- [Data for analysis]

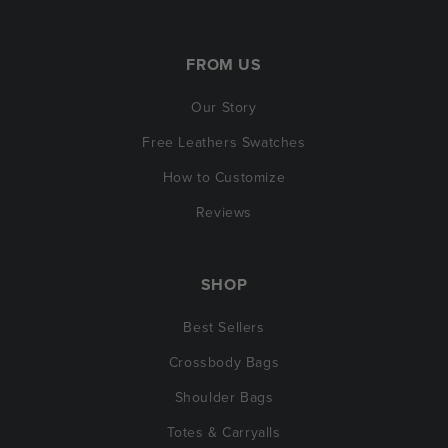
FROM US
Our Story
Free Leathers Swatches
How to Customize
Reviews
SHOP
Best Sellers
Crossbody Bags
Shoulder Bags
Totes & Carryalls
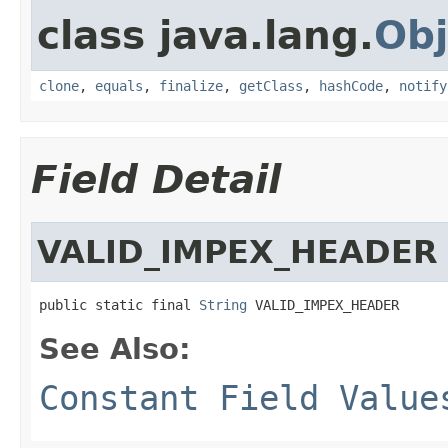
class java.lang.
Obj
clone
,
equals
,
finalize
,
getClass
,
hashCode
,
notify
Field Detail
VALID_IMPEX_HEADER
public static final 
String
 VALID_IMPEX_HEADER
See Also:
Constant Field Value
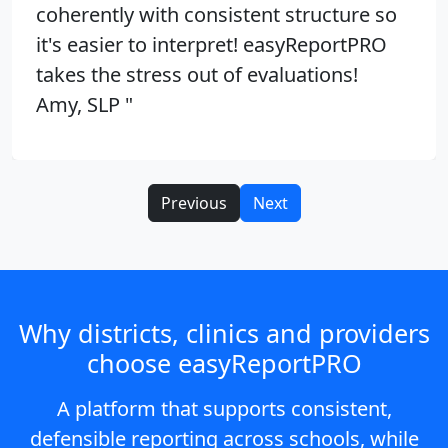
coherently with consistent structure so
it's easier to interpret! easyReportPRO
takes the stress out of evaluations!
Amy, SLP "
Previous
Next
Why districts, clinics and providers
choose easyReportPRO
A platform that supports consistent,
defensible reporting across schools, while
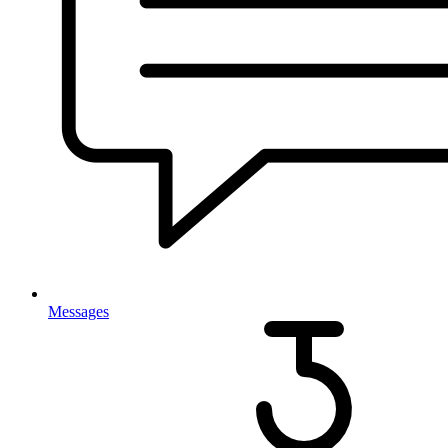
Messages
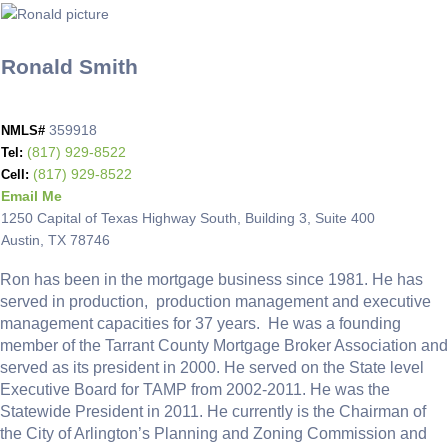
Ronald Smith
359918
NMLS#
(817) 929-8522
Tel:
(817) 929-8522
Cell:
Email Me
1250 Capital of Texas Highway South, Building 3, Suite 400
Austin, TX 78746
Ron has been in the mortgage business since 1981. He has
served in production, production management and executive
management capacities for 37 years. He was a founding
member of the Tarrant County Mortgage Broker Association and
served as its president in 2000. He served on the State level
Executive Board for TAMP from 2002-2011. He was the
Statewide President in 2011. He currently is the Chairman of
the City of Arlington’s Planning and Zoning Commission and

- [What you will do] From the entries above, collect every line with the string "easyReportPRO" in it.

- [Result of this task]
it's easier to interpret! easyReportPRO
choose easyReportPRO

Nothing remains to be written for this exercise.